Privilege: a special right, advantage, or immunity granted or available only to a particular person or group of people.
Privilege is a topic that is often mentioned in discussions of racial issues and gender based discrimination. But what exactly does it mean to be privileged and have privilege? I watched this video earlier in the week and I wanted to share it with you all.
This video helps understand what privilege is in a visual manner. It’s heartbreaking to see some people ahead of others. Privilege is measurable and is mostly unearned and unappreciated.
What kinds of privileges do you have? Take this quiz and (if you’re comfortable doing so) let me know where you score. I fall under the “quite privileged” category with 72 points of 100. What did you score?
Since last week’s post was a little heavy, I decided to lighten it up a little bit with today’s post. Remember a few weeks back when I mentioned that I absolutely love Buzzfeed? Well, I really do, and when they post articles like this, that love just grows stronger.
I grew up on Disney Channel Original Movies, so when a friend sent me a link to a post that Priya Krishna and Kate Taylor at Buzzfeed wrote entitled, “50 Disney Channel Original Movies, Ranked By Feminism” I knew I would love it. I think my favorite one in the list is probably “Kim Possible: So The Drama”, because Kim is a bad*** and, well, Ron is adorable. Which movie on the list was your favorite?
This has been an interesting week for me. My Facebook feed has been inundated with posts about Caitlyn Jenner and her transformation. I have friends who think she’s a hero and I have “friends” who think she’s a “representation of everything that is wrong with this country”. I am a cis-gender individual. I have no idea what it’s like to feel uncomfortable in my own skin because the gender I was assigned at birth doesn’t match the way I feel inside. I don’t know what it’s like to have to hide my true identity for fear of being attacked and possibly killed.
What I do know, is that everyone deserves respect and love. Everyone deserves to feel like their life has meaning and that they are important. Everyone deserves to live an authentic life.
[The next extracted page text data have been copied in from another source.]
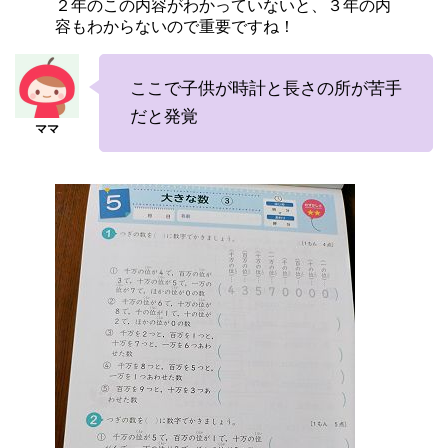
２年のこの内容がわかっていないと、３年の内
容もわからないので重要ですね！
ここで子供が時計と長さの所が苦手
だと発覚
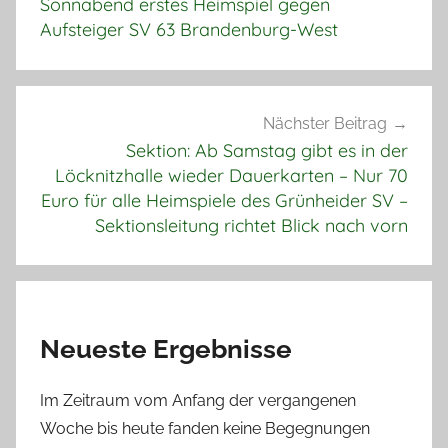
Sonnabend erstes Heimspiel gegen
Aufsteiger SV 63 Brandenburg-West
Nächster Beitrag
Sektion: Ab Samstag gibt es in der
Löcknitzhalle wieder Dauerkarten – Nur 70
Euro für alle Heimspiele des Grünheider SV –
Sektionsleitung richtet Blick nach vorn
Neueste Ergebnisse
Im Zeitraum vom Anfang der vergangenen
Woche bis heute fanden keine Begegnungen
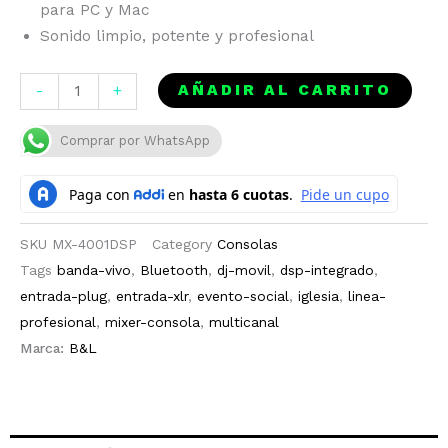
para PC y Mac
Sonido limpio, potente y profesional
MIXER
AÑADIR AL CARRITO
-
+
PROFESIONAL
DE
Comprar por WhatsApp
4
CANALES
CON
DSP
SKU
MX-4001DSP
Category
Consolas
INTEGRADO
Tags
banda-vivo
,
Bluetooth
,
dj-movil
,
dsp-integrado
,
Y
entrada-plug
,
entrada-xlr
,
evento-social
,
iglesia
,
linea-
BLUETOOTH
profesional
,
mixer-consola
,
multicanal
cantidad
Marca:
B&L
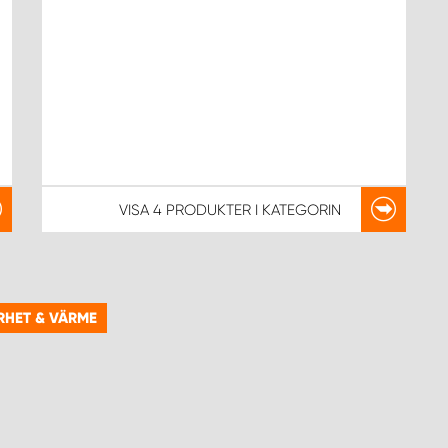
VISA
4 PRODUKTER
I KATEGORIN
RHET & VÄRME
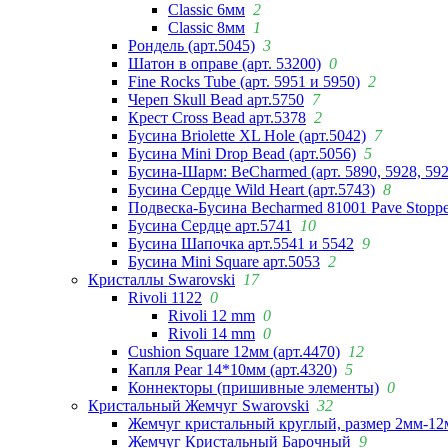
Classic 6мм
2
Classic 8мм
1
Рондель (арт.5045)
3
Шатон в оправе (арт. 53200)
0
Fine Rocks Tube (арт. 5951 и 5950)
2
Череп Skull Bead арт.5750
7
Крест Cross Bead арт.5378
2
Бусина Briolette XL Hole (арт.5042)
7
Бусина Mini Drop Bead (арт.5056)
5
Бусина-Шарм: BeCharmed (арт. 5890, 5928, 59
Бусина Сердце Wild Heart (арт.5743)
8
Подвеска-Бусина Becharmed 81001 Pave Stoppe
Бусина Сердце арт.5741
10
Бусина Шапочка арт.5541 и 5542
9
Бусина Mini Square арт.5053
2
Кристаллы Swarovski
17
Rivoli 1122
0
Rivoli 12 mm
0
Rivoli 14 mm
0
Cushion Square 12мм (арт.4470)
12
Капля Pear 14*10мм (арт.4320)
5
Коннекторы (пришивные элементы)
0
Кристальный Жемчуг Swarovski
32
Жемчуг кристальный круглый, размер 2мм-12
Жемчуг Кристальный Барочный
9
I strongly encourage you all to read this excellent article by my most favorite Feminist website, Everyday Feminism, “10 Things Trans Activists and Allies Need to Remember That Have Nothing to Do With Caitlyn Jenner”. Learn how to be a better ally, teach others how to do the same. At the end of the day, go intersectional or go home.
First, let me introduce myself. My name is Camille, I’m 23 years old, and for the first 22 years of my life, I considered myself to be an anti-feminist. Strange, I know. My old college roommates can probably recall many conversations where I would start off saying, “I’m not a feminist BUT…” and then start to rant about how it’s ridiculous women aren’t paid the same wages as men for the same jobs, how absurd it is that women are often discouraged from re-entering the workforce after they have children, how upsetting it is that women are often blamed for their own rapes and assaults. I know now that I was always a feminist at heart, I just didn’t truly understand what feminism meant. Growing up, feminism was a dirty word, a word spat out angrily by my parents in reference to women they did not like and movements they could not agree with. “Women going to college to get a degree? How absurd! Women go to college to get married, that’s the whole point of higher education! Those darn feminists are trying to ruin families. Who will think of the children!” I grew up thinking that feminists were bra-burning, man-hating, angry, shrill women, always asking for some sort of social justice I couldn’t quite wrap my head around. Weren’t women in the US better off than women in other countries? Why did they need to petition for rights? I had certainly never felt disenfranchised for being of the female sex, what were these women whining about?
It seems funny how little I understood then about a movement I now embrace with pride. I’m not sure if my awakening started when I took an American poetry class and feel in love with Sylvia Plath and Adrienne Rich. If it was when I poured over Virginia Woolf’s “A Room of One’s Own”, or if it was when I was told by the ward clerk of my small, LDS student ward that I had “spent too much of the budget” on my wildly successful Relief Society activity. I’m not sure if I can pin down the exact moment when I went from being the girl who said, “I’m not a feminist BUT…” to proudly rocking my “Smash the Patriarchy” tank top at the gym; all I know is that now, I’m a feminist and I can never go back to my old ways of thinking; the paradigm shift has happened, and I’m better for it.
My goal with these blog posts is to shed light on what it means to be a feminist in a time where, on the surface, things look good for women. We can vote, have jobs and own property. Birth control and access to other reproductive health services are being made readily available. Third-Wave Feminism is tricky to navigate but it is very much worth the fight. I’m excited to be writing this weekly blog post. I hope I can help buoy up my fellow feminists with positive and thought provoking posts, and maybe help a few more men and women join the cause.
I will leave you with the words of the amazing and powerful, Gloria Steinem. “The future depends entirely on what each of us does every day; a movement is only people moving.”